DESCRIPTION (provided by applicant): Current RT-PCR analysis of single-cells has been strictly limited to analysis of disassociated cells, preventing its compatibility with in-situ analsis of cell states and loses information of initial cell location and morphology within the native tissue. We propose to develop an innovative microfluidic based tool for clinical and scientific users to analyze gene expression heterogeneity, in situ, using single-cell mRNA expression analysis. The device uses a two-photon laser to serially lyse individual cells at known coordinates within a 3D tissue. Differing from conventional single-photon laser lysis, two-photon laser lysis relies on the nonlinear interaction between an ultrafast pulsed light source and the biological material to achieve an energy transfer to the cell precisely within the nanometer-scale focal volume. The lysate is immediately transported to an emulsion-based (oil-droplet) qRT-PCR module to profile mRNA expression. Carryover contamination between sequentially lysed cells is minimized by optimizing laser power and by using hydrodynamic flow focusing with precise flow rate control. Because of the small scale of the microfluidic channels, the total volume flux for sample processing is reduced to microliters, the elapsed time interval between cell lysing and lysate encapsulation is on the order of seconds, and completion of qRT-PCR is on the order of one hour. This technology is well suited to basic biomedical research and clinical applications such as assessing tumor cell population heterogeneity in single-cell gene expression. Additionally, the technology is also amenable to future developments to increase the number of genes that can be quantified. The ultimate implementation would be a highly multiplexed platform capable of detecting dozens of mRNA sequences for each initial droplet eluted from the sample.
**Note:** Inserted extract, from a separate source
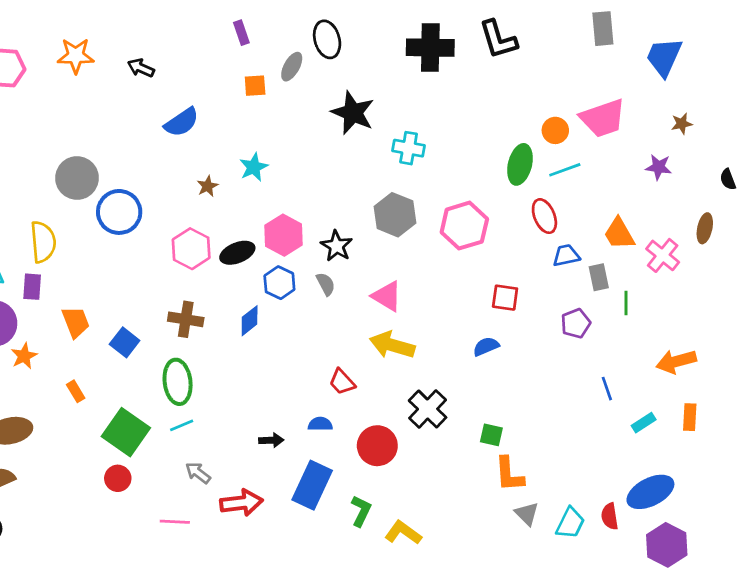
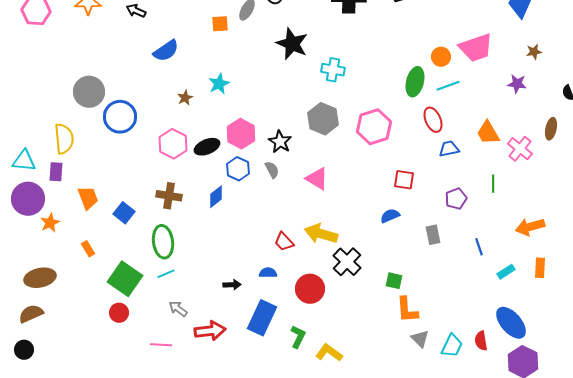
gray rectangle: (599, 277) -> (433, 235), moved
yellow arrow: (392, 345) -> (321, 234), moved
blue ellipse: (650, 492) -> (511, 323), turned 76

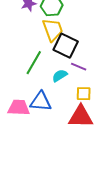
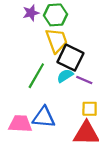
cyan semicircle: (60, 76) -> (65, 76), moved

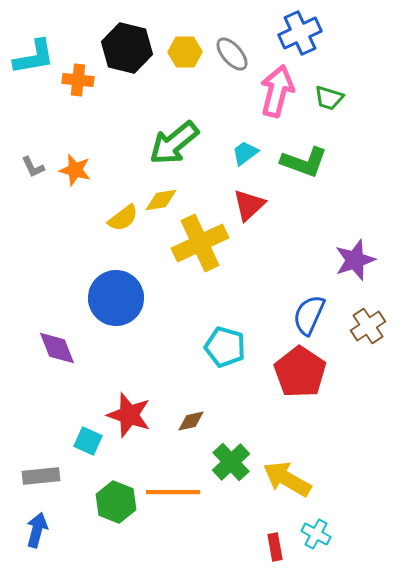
描述（由申请人提供）：当前对单细胞的RT-PCR分析严格限于分解相关细胞的分析，以防止其与细胞状态的原位analsis的兼容性，并失去天然组织中初始细胞位置和形态的信息。我们建议使用单细胞mRNA表达分析来开发一种创新的基于微流体的工具，以原位分析基因表达异质性。该设备使用两个光子激光器在3D组织内的已知坐标处串行裂解单个细胞。与常规的单光子激光裂解不同，两光子激光裂解依赖于超快脉冲光源与生物材料之间的非线性相互作用，以实现精确地转移到纳米尺度焦点内的细胞中。立即将裂解物转运到基于乳液的（油-DROPLET）QRT-PCR模块中，以配置mRNA表达。通过优化激光功率和使用精确流速控制的流体动力流动聚焦来最大程度地降低依次裂解细胞之间的污染。由于微流体通道的尺度很小，样品处理的总体积通量减小到微量流量，因此细胞裂解和裂解物封装之间的经过的时间间隔在秒的顺序上，QRT-PCR的完成量为一小时。该技术非常适合基本的生物医学研究和临床应用，例如评估单细胞基因表达中肿瘤细胞群异质性。此外，该技术还适合未来的发展，以增加可以量化的基因数量。最终的实现将是一个高度多重的平台，能够检测从样品中洗脱的每个初始液滴的数十个mRNA序列。